There is a wide disparity of economic resources among landowners, tenant farmers and farm labourers in rural agricultural communities and the day-to-day marginal cash flow pattern is one which most small farmers find hard to break. This pattern reinforces the habit of purchasing for immediate needs which prevents long-range planning or budget management. Banking services are remote and not generally utilized by those with small sums to save; and with unclear land ownership, the collateral required for loans is difficult to secure. Obtaining such loans can be a time-consuming process and often the money may not be secured at an appropriate time when it is most needed. Added to this, the amount of capital obtained is often inadequate to secure the full complement of equipment or technical aid in order for the the additional investment to be a profitable venture. Capital funds needed for initial development of essential services are therefore often inaccessible. Sporadic sources of outside capital are an unstable funding base, but residents find it difficult to develop ways and means of mobilizing their own investment capital.
As a result, rural communities in developing countries are experiencing the strain of carrying a greater financial burden as they participate more and more in the money economy. Bartering and in-kind wages to farm workers are being replaced by money wages, so that land owners need more capital on hand, while at the same time local credit lines and banking are only just beginning to be effective. While village economy requires diversified crops and the introduction of new cash crops, the necessary risk capital is simply not available. Most of the population continues to exist at the subsistence level, working for low wages, or farming just enough land to provide for the family. Most of the money earned from marketing goods, from government purchases or from wages, is spent in the market towns or farther away, taking money out of the community and bringing little back. Small shops bring little money into the community since goods are purchased at retail prices in the towns and resold locally at only a small profit margin. Since the only significant transport of goods takes place between towns and cities, the cost of transport to villages is disproportionately high. This results in an even higher cost of living for residents who already have a lower income than people in the larger towns. They are permanently aware of not having enough money and of never seeing any real change.

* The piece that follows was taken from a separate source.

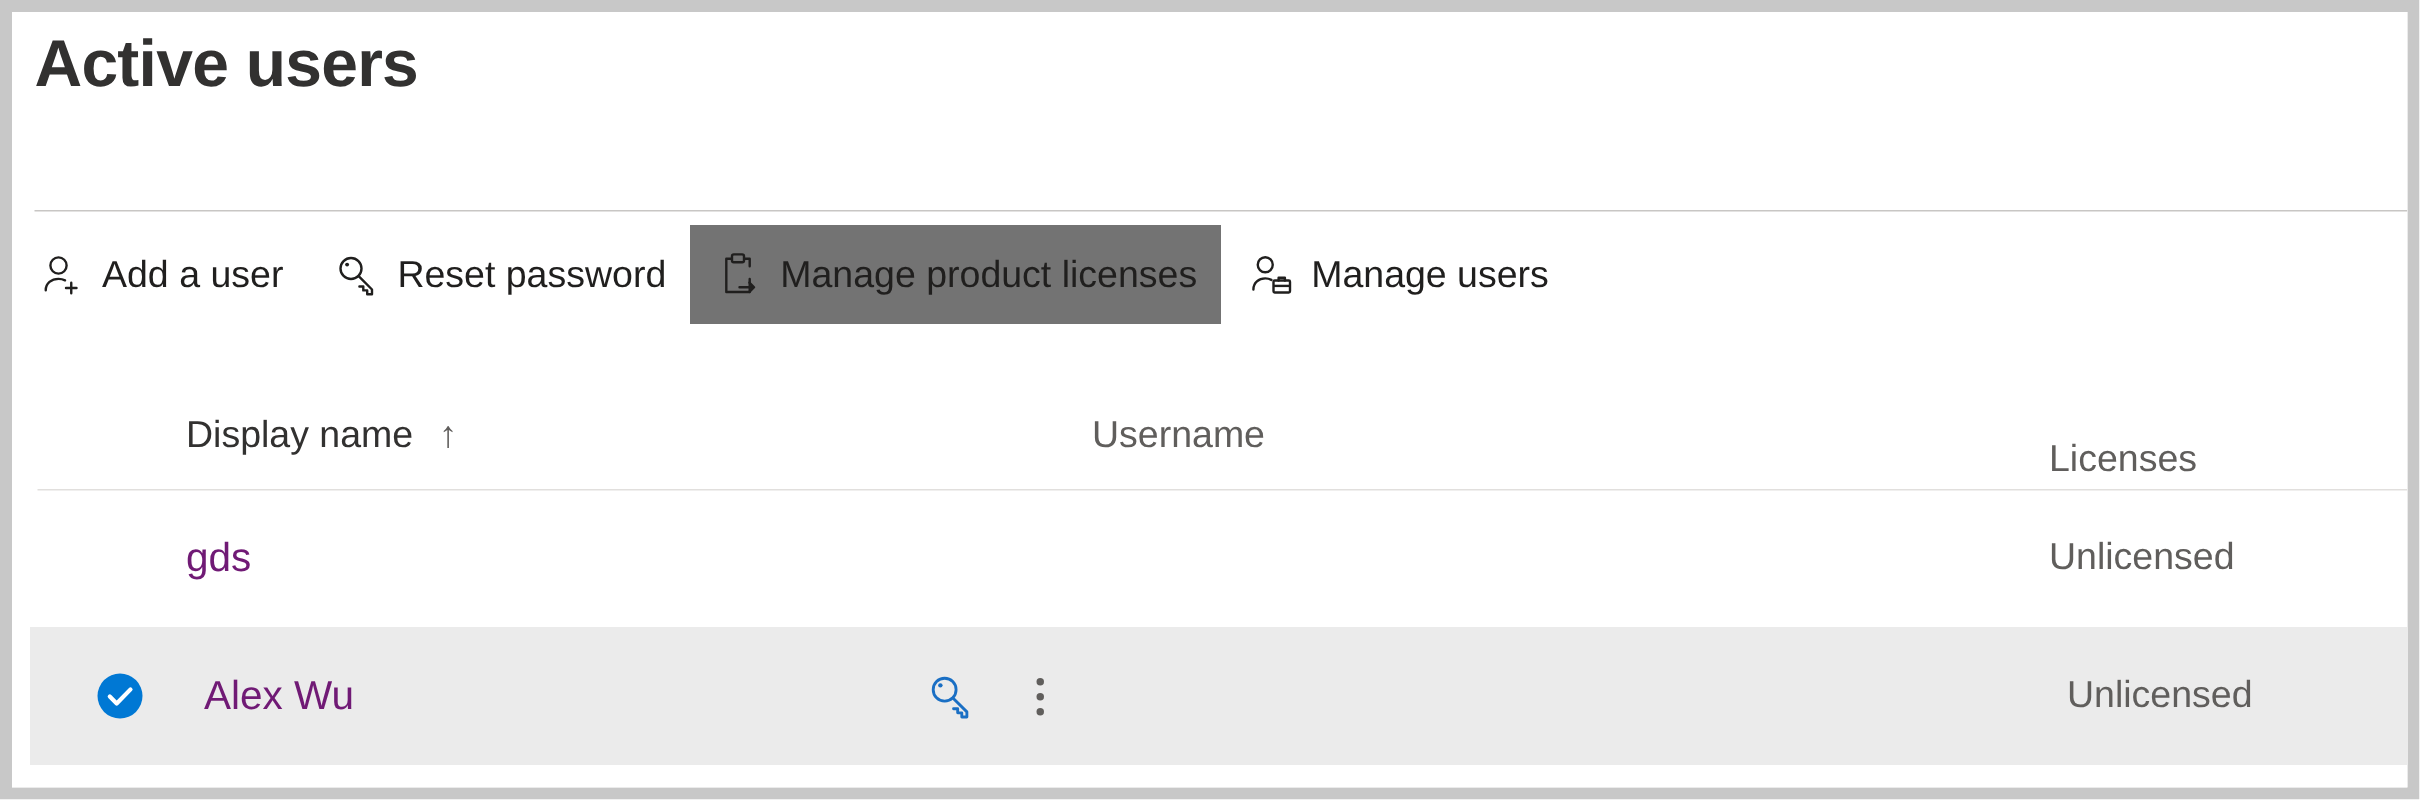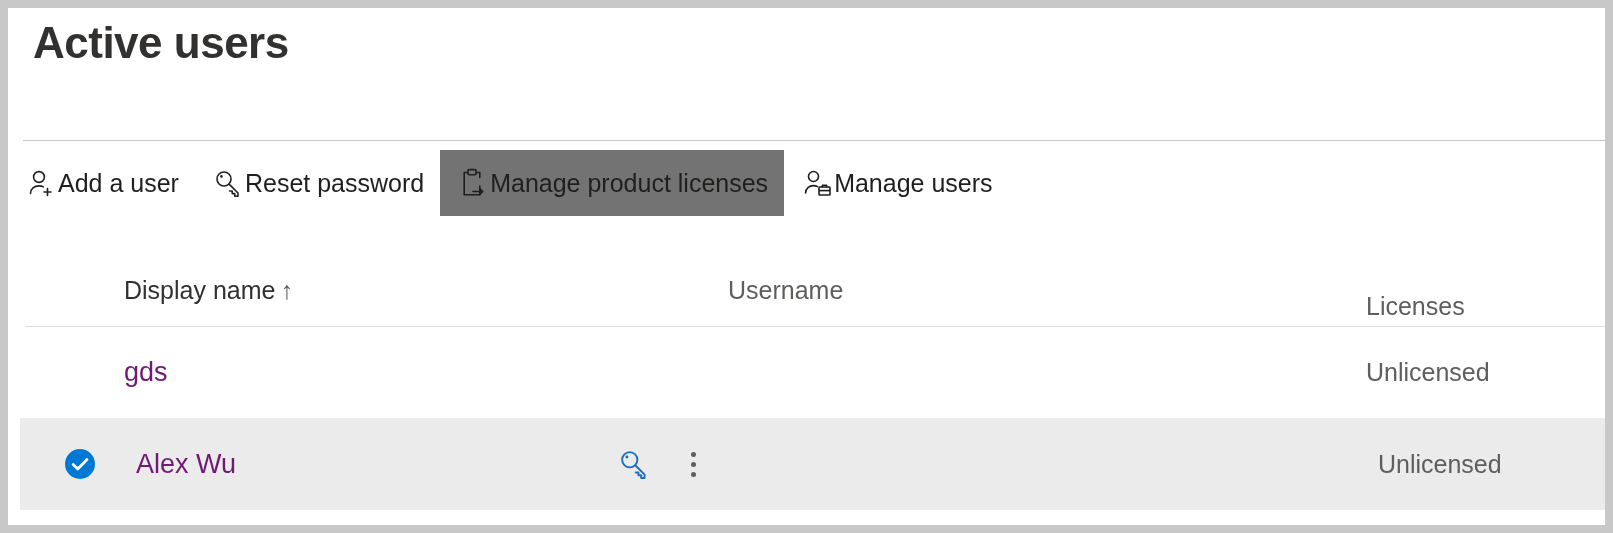"Active users" .page-title { margin-left: 10px -> none }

Many people are employed outside their home villages; they come to the village only at weekends, and most of their earnings remain in the city. Residents purchase almost all personal and household goods and services outside the village on a small scale limited by what one person can carry. People are motivated to sell quality food which they need for their families and to purchase supplies outside their villages, further draining local capital and reducing employment alternatives within the village. These spending patterns continue the cycle of money out of local circulation and inhibit buildup of financial reserves that could be used as collateral to float loans or build up credit. Limited capital restricts local processing, so products are marketed as inexpensive raw materials; and the absence of local markets forces dependence on costly middleman services in order to allow goods to reach outside markets. People come to feel there is no hope for money or investment.
[Industrialized countries] The interest in small town capital self-sufficiency apparent in many rural communities in the Western world is often not actuated because the means of doing so are lacking. A reputation as a farming community, with no major industry or business generating new money, makes banks reluctant to lend funds. As a result, new businesses are difficult to start.